Nursing the future: Braving possibilities, challenges and dilemmas
Te mahi tapuhi mō ngā rā e tū mai nei: Te ngana ki te tauihu ki te mātai i ngā ara hōu, ahakoa ngā karawhiunga a te hau, me ngā take uaua
Jed Montayre, RN, MN, DipTchg, PhD, Lecturer- Nursing, Faculty of Health & Environmental Sciences, Auckland University of Technology, Auckland, NZ.

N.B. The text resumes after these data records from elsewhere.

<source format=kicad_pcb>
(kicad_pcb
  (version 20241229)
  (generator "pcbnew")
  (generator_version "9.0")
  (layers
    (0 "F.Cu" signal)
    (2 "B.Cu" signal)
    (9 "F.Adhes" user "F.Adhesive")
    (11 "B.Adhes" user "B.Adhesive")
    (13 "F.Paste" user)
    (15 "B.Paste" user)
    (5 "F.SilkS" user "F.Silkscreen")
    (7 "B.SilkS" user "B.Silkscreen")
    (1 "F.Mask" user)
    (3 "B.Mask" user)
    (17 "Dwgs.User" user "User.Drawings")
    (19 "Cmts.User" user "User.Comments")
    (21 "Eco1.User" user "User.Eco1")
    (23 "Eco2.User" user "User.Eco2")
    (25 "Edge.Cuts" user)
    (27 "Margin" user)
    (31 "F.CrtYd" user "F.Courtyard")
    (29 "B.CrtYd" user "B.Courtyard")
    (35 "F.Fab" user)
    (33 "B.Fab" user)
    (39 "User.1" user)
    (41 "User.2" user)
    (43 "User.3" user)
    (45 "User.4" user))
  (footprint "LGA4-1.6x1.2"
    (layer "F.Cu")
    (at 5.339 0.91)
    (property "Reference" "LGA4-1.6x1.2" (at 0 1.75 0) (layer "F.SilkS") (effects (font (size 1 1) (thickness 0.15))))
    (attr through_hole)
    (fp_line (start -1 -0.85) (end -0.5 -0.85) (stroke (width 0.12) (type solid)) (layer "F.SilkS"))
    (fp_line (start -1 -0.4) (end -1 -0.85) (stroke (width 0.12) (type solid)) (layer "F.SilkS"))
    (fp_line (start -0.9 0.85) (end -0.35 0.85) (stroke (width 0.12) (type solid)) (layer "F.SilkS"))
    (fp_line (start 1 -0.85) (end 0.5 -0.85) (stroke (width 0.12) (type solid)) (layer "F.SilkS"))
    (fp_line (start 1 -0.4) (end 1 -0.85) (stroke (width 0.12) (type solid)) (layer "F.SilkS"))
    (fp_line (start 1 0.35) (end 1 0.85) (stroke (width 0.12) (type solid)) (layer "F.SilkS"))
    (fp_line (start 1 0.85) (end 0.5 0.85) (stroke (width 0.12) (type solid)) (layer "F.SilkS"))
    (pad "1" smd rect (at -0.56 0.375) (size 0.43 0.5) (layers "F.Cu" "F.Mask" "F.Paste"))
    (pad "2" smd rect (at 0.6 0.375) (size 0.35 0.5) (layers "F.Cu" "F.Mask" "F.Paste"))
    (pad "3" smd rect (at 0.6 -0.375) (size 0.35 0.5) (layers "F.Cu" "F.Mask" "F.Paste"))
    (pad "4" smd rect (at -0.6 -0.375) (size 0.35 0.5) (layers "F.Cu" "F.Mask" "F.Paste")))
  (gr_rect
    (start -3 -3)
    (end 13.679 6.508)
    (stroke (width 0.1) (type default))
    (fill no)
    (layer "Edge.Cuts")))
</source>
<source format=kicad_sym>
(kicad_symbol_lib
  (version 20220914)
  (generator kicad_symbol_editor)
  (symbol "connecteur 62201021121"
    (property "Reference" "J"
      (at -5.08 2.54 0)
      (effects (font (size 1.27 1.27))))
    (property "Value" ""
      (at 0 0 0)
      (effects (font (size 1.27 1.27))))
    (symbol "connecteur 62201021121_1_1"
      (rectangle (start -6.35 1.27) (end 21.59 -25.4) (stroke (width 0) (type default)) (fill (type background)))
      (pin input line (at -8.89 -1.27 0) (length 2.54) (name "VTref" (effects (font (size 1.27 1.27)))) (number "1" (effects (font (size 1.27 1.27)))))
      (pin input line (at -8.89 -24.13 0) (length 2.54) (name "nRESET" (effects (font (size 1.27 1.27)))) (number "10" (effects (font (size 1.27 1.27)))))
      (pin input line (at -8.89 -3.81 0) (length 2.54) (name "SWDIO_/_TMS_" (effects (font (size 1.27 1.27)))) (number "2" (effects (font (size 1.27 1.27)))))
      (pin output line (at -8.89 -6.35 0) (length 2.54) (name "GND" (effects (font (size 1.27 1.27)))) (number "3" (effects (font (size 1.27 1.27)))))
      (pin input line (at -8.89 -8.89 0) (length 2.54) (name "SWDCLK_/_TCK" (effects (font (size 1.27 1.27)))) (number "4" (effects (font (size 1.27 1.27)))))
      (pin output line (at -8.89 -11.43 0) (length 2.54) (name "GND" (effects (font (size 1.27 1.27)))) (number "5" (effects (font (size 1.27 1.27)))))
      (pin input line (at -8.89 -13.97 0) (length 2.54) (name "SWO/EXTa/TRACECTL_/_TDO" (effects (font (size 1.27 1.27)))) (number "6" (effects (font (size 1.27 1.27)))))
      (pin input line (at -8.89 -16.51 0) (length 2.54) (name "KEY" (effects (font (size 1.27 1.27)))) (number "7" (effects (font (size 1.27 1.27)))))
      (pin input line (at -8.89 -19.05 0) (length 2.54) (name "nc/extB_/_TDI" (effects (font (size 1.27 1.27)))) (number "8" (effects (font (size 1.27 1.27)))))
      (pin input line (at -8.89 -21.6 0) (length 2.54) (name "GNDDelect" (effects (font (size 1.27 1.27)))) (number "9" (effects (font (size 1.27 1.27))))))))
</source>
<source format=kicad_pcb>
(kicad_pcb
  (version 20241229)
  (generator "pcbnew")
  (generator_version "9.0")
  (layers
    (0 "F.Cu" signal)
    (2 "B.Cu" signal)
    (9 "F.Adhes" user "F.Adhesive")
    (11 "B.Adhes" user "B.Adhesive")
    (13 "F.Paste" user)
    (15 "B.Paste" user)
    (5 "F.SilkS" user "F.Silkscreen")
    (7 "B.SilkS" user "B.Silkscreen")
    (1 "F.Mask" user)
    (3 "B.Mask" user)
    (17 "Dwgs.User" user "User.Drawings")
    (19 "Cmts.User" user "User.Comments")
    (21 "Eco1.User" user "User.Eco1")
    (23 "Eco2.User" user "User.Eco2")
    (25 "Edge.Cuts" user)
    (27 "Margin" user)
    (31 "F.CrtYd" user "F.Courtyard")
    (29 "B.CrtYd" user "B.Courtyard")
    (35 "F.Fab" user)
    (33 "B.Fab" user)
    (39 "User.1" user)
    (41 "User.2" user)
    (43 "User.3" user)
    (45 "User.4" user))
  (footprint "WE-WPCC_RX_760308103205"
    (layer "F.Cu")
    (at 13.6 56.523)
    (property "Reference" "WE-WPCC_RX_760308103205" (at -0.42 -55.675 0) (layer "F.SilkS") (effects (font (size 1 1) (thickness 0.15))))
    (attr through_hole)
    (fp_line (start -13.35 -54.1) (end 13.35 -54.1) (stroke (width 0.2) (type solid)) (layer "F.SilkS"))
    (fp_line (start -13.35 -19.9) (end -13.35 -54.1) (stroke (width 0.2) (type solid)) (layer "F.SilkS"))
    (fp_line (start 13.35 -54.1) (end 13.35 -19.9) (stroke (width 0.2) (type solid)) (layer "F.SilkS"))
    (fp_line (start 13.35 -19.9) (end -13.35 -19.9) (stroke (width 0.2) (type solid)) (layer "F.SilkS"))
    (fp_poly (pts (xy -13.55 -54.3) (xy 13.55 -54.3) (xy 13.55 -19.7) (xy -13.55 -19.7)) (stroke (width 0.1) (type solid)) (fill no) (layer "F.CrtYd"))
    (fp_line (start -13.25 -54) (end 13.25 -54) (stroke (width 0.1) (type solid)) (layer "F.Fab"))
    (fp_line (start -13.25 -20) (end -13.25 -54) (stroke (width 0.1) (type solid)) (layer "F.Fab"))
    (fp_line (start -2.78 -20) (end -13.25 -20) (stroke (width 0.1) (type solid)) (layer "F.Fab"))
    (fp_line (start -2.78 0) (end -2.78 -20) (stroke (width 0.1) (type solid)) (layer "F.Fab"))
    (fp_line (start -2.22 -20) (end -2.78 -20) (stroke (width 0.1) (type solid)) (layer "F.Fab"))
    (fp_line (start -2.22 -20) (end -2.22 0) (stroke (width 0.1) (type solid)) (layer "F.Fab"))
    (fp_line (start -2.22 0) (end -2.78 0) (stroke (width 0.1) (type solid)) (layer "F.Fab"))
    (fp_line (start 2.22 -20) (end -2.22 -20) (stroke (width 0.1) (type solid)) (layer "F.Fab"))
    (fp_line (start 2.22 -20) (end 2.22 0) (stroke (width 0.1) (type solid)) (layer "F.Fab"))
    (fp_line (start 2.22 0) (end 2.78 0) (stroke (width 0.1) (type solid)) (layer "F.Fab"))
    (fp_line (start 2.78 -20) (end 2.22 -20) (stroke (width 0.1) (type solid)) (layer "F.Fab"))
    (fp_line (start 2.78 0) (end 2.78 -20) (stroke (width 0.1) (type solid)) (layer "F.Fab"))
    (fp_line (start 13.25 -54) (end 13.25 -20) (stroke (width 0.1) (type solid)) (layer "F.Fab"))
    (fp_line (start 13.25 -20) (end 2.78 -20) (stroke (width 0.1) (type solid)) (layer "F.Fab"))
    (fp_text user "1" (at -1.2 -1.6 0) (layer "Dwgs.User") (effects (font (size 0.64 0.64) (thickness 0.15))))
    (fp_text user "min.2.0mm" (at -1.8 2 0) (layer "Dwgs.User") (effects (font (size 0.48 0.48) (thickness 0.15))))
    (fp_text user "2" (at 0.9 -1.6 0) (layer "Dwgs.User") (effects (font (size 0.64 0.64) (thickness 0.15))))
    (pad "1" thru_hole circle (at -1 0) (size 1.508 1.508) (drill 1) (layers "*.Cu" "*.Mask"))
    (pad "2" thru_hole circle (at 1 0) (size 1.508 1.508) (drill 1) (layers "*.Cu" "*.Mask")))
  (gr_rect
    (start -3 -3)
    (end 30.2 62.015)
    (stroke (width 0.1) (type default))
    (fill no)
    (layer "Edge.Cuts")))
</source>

Reference: Montayre, J. (2018). Editorial. Nursing the future: Braving possibilities, challenges and dilemmas. Nursing Praxis in New Zealand, 34(1), 5-6. https://doi.org/10.36951/NgPxNZ.2018.001
Abstract:
The future of nursing practice has limitless possibilities. We live in an era where everything is subject to continuous scrutiny, which constantly challenges us to think anew. The once seemingly crystallised truths of the past are now being put to the test, creating the basis for new paradigms and perspectives. In this editorial, I will take you on a journey into the future. A vision inspired by what we can only comment on today as some futuristic possibilities. However, in the next 20-30 years, nurses will perhaps look back and say, ‘that’s what we were talking about in the 2020s’. Technology is undoubtedly one of the significant driving forces influencing the practice of nursing. However, technological advances in nursing are not limited to what we currently imagine. How about imagining nursing around futuristic compassionate nursing care that will be delivered effectively through technology (Archibald & Barnard, 2017). The increasing popularity of virtual clinics, and possibly eventually nurse-led virtual clinics globally (Cusack & Taylor, 2010) introduces us to the direction of assessing clients through mobile screen technology. While virtual clinics are becoming more common as part of the health care landscape, nurses have yet to be comprehensively upskilled and prepared on how to perform an accurate ‘virtual assessment’. Because virtual proximity depends highly on technology, it requires nurses as well as clients to have acquired knowledge to operate and respond to this platform. The essential navigational skills towards technology may pose challenges and dilemmas for nurses to achieve a technology-driven humane and compassionate connection.